*** SUPPLIED ENTRIES Section Begins ***

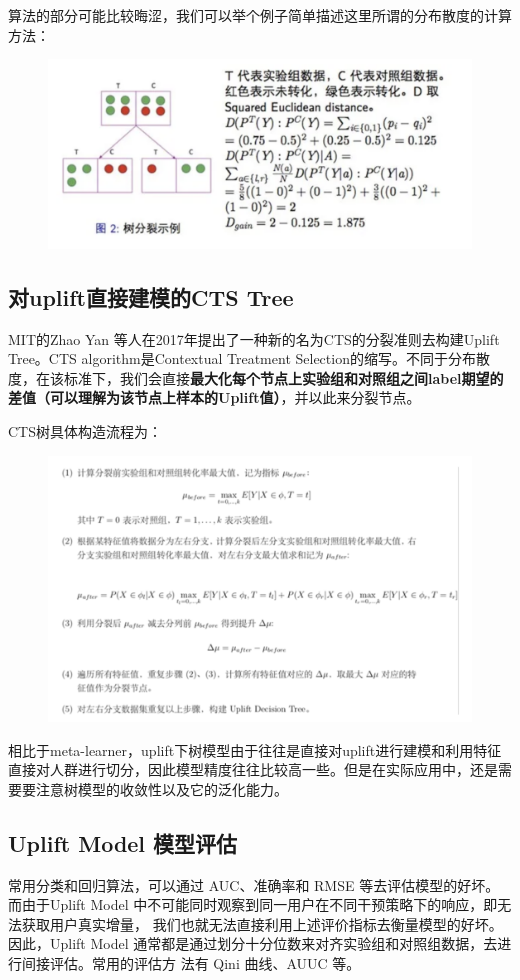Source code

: \documentclass[12pt]{article}
\begin{document}
算法的部分可能比较晦涩，我们可以举个例子简单描述这里所谓的分布散度的计算方法：
\begin{figure}[H]
    \centering
    \includegraphics[width=.6\textwidth]{fig/Causal_Inference_In_DiDi_14.png}
\end{figure}

\subsection{对uplift直接建模的CTS Tree}
MIT的Zhao Yan 等人在2017年提出了一种新的名为CTS的分裂准则去构建Uplift Tree。CTS algorithm是Contextual Treatment Selection的缩写。不同于分布散度，在该标准下，我们会直接\textbf{最大化每个节点上实验组和对照组之间label期望的差值（可以理解为该节点上样本的Uplift值）}，并以此来分裂节点。

CTS树具体构造流程为：
\begin{figure}[H]
    \centering
    \includegraphics[width=1\textwidth]{fig/Causal_Inference_In_DiDi_15.png}
\end{figure}

相比于meta-learner，uplift下树模型由于往往是直接对uplift进行建模和利用特征直接对人群进行切分，因此模型精度往往比较高一些。但是在实际应用中，还是需要要注意树模型的收敛性以及它的泛化能力。

\subsection{Uplift Model 模型评估}
常用分类和回归算法，可以通过 AUC、准确率和 RMSE 等去评估模型的好坏。而由于Uplift Model 中不可能同时观察到同一用户在不同干预策略下的响应，即无法获取用户真实增量， 我们也就无法直接利用上述评价指标去衡量模型的好坏。因此，Uplift Model 通常都是通过划分十分位数来对齐实验组和对照组数据，去进行间接评估。常用的评估方 法有 Qini 曲线、AUUC 等。
\end{document}
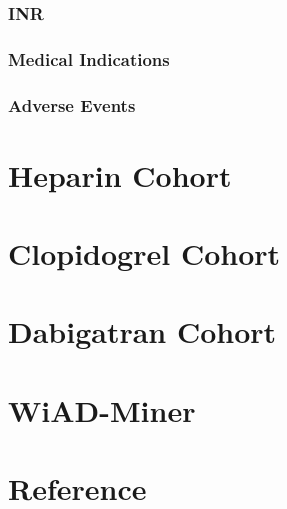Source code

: \documentclass{article}
\begin{document}
\subsubsection{INR}


\subsubsection{Medical Indications}


\subsubsection{Adverse Events}


\section{Heparin Cohort}

\section{Clopidogrel Cohort}


\section{Dabigatran Cohort}

\section{WiAD-Miner}


\section{Reference}
\end{document}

*** SUPPLIED ENTRIES Section Ends ***

**YOUR GOAL**
From the entries above, return each line with the word "Cohort" in it.

**EXERCISE SOLUTION**
\section{Heparin Cohort}
\section{Clopidogrel Cohort}
\section{Dabigatran Cohort}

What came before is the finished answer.